The Battle at Garden's Gate by Greta Van FleetRelease date: April 16, 2021
Label: Republic Records
There is nothing like a band that can split opinion and get a debate started. Michigan’s Greta Van Fleet(GVF) have been labelled classic rock’s saviours by some while over hyped plagiarists by others. Of course, lesser likely headline making views are those which lie somewhere in-between, like GVF might just simply be a good rock band. For this reviewer, their Led Zeppelin heavy music brings-to mind a similar kind of fuss that was greeted with the arrival of Kingdom Come back in the late eighties. Though the eras big difference is in the last few years there are those with opinions (stand up Gene Simmons) that never tire of telling us that rock is dead, so greater importance seems to have been thrust onto the young shoulders of the GVF boys. That is some heavy pressure to carry.
Fair play to the band though as they have simply got on with making music. They have sold 2 million albums worldwide so far, which is a great achievement for a young rock band in an age when rock is supposedly defunct. But who is buying their records? Are youngsters getting into them and discovering rock through them or is it just a case of older rockers grabbing onto a band that reminds them so much of their 70’s heroes? Or is it a case of all ages are digging some new old rock?
So, I come into second album The Battle at Garden’s Gate with liking a few of their earlier tunes but find the Robert Plant on helium vocals a tad too much to bear over long periods of time. And the less likely they sound like you know who the better chance I probably will have of appreciating them more highly. And for the record yes, I am a Led Zeppelin fan and no, I didn’t buy into Kingdom Come.

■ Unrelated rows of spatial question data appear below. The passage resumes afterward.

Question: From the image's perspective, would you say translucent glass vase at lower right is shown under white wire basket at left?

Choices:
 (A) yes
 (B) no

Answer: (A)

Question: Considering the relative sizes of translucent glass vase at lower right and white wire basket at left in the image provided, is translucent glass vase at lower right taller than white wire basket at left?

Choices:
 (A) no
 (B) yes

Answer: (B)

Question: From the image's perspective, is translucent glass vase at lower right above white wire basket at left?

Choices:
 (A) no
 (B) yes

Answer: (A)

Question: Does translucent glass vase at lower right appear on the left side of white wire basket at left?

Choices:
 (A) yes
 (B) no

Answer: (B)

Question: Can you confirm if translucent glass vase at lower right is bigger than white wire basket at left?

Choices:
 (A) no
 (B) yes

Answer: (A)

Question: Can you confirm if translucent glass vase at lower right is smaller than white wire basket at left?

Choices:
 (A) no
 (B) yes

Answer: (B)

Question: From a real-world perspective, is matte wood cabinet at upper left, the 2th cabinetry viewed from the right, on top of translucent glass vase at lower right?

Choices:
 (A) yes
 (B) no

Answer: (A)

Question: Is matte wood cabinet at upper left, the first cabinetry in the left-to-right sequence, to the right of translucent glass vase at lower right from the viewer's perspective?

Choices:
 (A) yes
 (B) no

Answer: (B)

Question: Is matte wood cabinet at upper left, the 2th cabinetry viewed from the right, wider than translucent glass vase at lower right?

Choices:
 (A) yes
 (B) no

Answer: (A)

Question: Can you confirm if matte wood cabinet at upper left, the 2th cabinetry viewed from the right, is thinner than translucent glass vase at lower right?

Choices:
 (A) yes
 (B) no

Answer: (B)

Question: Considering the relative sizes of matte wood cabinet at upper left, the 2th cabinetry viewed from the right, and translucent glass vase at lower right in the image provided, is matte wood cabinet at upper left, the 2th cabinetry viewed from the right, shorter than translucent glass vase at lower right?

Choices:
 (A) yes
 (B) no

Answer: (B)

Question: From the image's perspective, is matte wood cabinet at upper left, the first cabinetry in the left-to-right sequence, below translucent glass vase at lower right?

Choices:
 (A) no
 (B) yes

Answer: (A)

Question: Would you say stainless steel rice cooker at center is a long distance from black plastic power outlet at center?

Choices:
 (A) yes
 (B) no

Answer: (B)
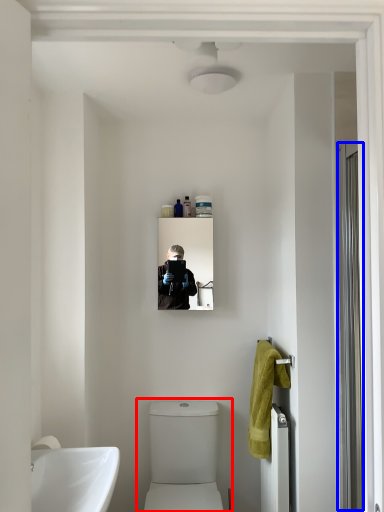
Question: Which of the following is the closest to the observer, toilet (highlighted by a red box) or screen door (highlighted by a blue box)?

Choices:
 (A) toilet
 (B) screen door

Answer: (B)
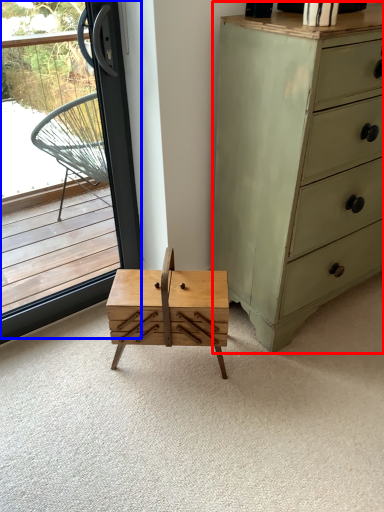
Question: Among these objects, which one is nearest to the camera, chest of drawers (highlighted by a red box) or window (highlighted by a blue box)?

Choices:
 (A) chest of drawers
 (B) window

Answer: (A)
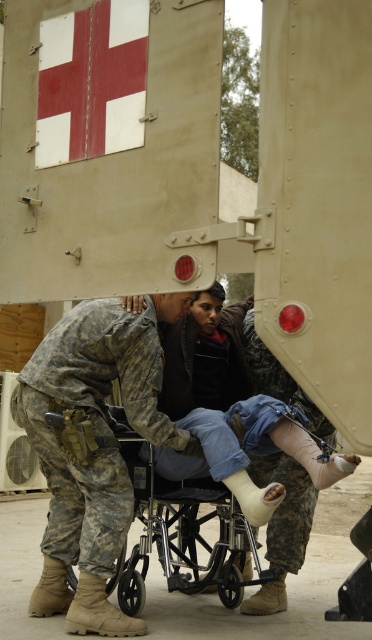
You are a military medic trying to load a patient into the ambulance. The camouflage fabric at center and the metallic silver wheelchair at center are both in the way. Which object should you move first to make more space?

You should move the metallic silver wheelchair at center first because it occupies more space than the camouflage fabric at center, according to the description.

You are a photographer positioned at the scene. You need to capture a clear photo of both the camouflage fabric at center and the metallic silver wheelchair at center. Which object will appear larger in your photo?

The camouflage fabric at center will appear larger in the photo because it is closer to the viewer than the metallic silver wheelchair at center.

You are standing 15 feet away from a military ambulance with a red cross. There is a point marked at coordinates point [91,339] on the ambulance. Can you reach that point without moving closer than 14 feet?

The distance of point [91,339] from viewer is 13.99 feet, so you are already closer than 14 feet. Therefore, you cannot reach that point without moving closer than 14 feet.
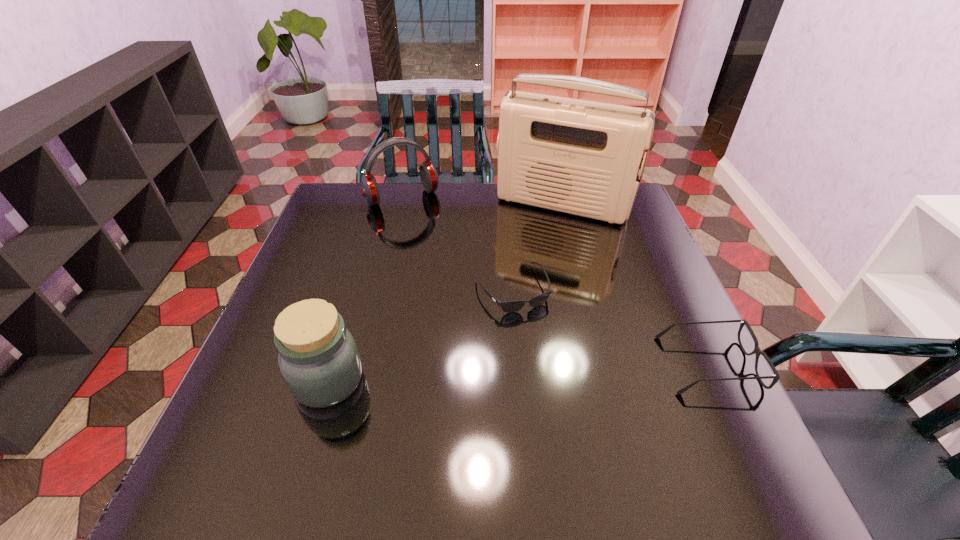
The width and height of the screenshot is (960, 540). In order to click on earphone that is at the far edge in this screenshot , I will do `click(429, 177)`.

The width and height of the screenshot is (960, 540). What are the coordinates of `object located at the near edge` in the screenshot? It's located at (319, 360).

Where is `jar located at the left edge`? jar located at the left edge is located at coordinates (319, 360).

Locate an element on the screen. This screenshot has height=540, width=960. earphone located at the left edge is located at coordinates (429, 177).

Where is `spectacles that is at the right edge`? This screenshot has width=960, height=540. spectacles that is at the right edge is located at coordinates (757, 351).

Find the location of a particular element. radio receiver present at the right edge is located at coordinates (581, 157).

Find the location of a particular element. This screenshot has height=540, width=960. object located in the far left corner section of the desktop is located at coordinates (429, 177).

Locate an element on the screen. The height and width of the screenshot is (540, 960). object located in the near left corner section of the desktop is located at coordinates point(319,360).

Locate an element on the screen. object that is at the far right corner is located at coordinates (581, 157).

This screenshot has width=960, height=540. Find the location of `blank space at the far edge of the desktop`. blank space at the far edge of the desktop is located at coordinates (384, 212).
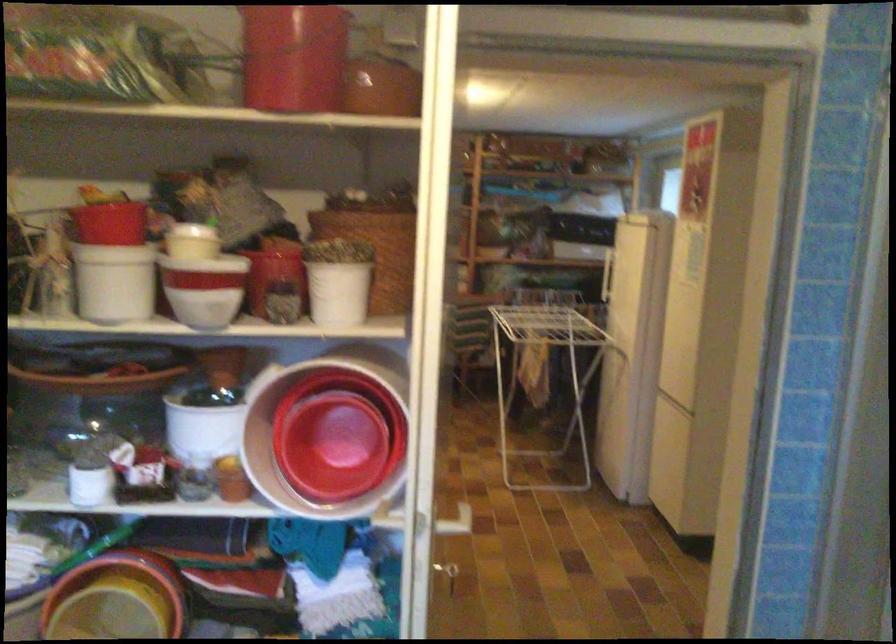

Well, for a start The Battle at Garden’s Gate isn’t going to help them break free from their Zep associations or the vocals being too overbearing when I’m not in the right mood. On the other hand, it is good to hear a recent classic rock inspired band take their heroes exploratory expansive visions. This does make GVF swing from the same tree as Rival Sons who also have the desire and ability to break free from the constraints so many other New Wave of Classic Rock contemporaries seem to be chained to – a predictable tried and tested template free from experimentation in the hope they might get played on the extremely conservative Planet Rock radio station. The excellent ‘Age of Machine’ is big and bold and ‘Built By Nations’ struts its Zep stuff like proud warriors from Valhalla. While ‘Broken Bells’ and ‘Stardust Chords’ demonstrates their wider thinking chops with an additional string section.
There isn’t really a bad song across the album it just depends how closely they resemble those rock giants bothers you or not. There are times I can enjoy The Battle of Garden’s Gate and other times I can’t give it five minutes. It isn’t going to change the world, but it is a decent rock album. It is more expansive and therefore bolder than their previous work. But, the big question is can they succeed where the Rival Sons have – who have injected a deeper sense of Soulful Blues in their take on vintage rock – and evolve with a sound they have distinctively carved out for themselves. They do have time on their side and I wish them well.